• **WHAT IS REQUIRED**
Extract every line of text from the material verbatim, omitting the pictures.

Saved entries:
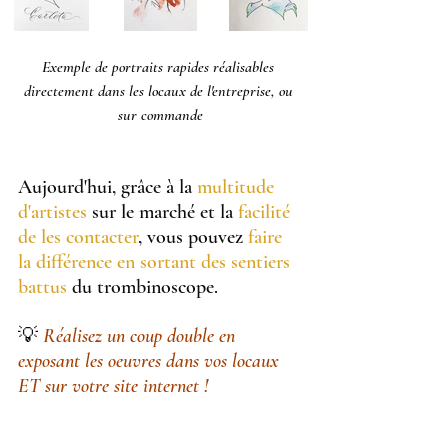
Exemple de portraits rapides réalisables 
directement dans les locaux de l'entreprise, ou 
sur commande
Aujourd'hui, grâce à la 
multitude 
d'artistes
 sur le marché et la 
facilité 
de les contacter
, vous pouvez 
faire 
la différence en sortant des sentiers 
battus
 du trombinoscope.
💡
Réalisez un coup double en 
exposant les oeuvres dans vos locaux 
ET sur votre site internet !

• **EXERCISE ANSWER**
Exemple de portraits rapides réalisables 
directement dans les locaux de l'entreprise, ou 
sur commande
Aujourd'hui, grâce à la 
multitude 
d'artistes
 sur le marché et la 
facilité 
de les contacter
, vous pouvez 
faire 
la différence en sortant des sentiers 
battus
 du trombinoscope.
💡
Réalisez un coup double en 
exposant les oeuvres dans vos locaux 
ET sur votre site internet !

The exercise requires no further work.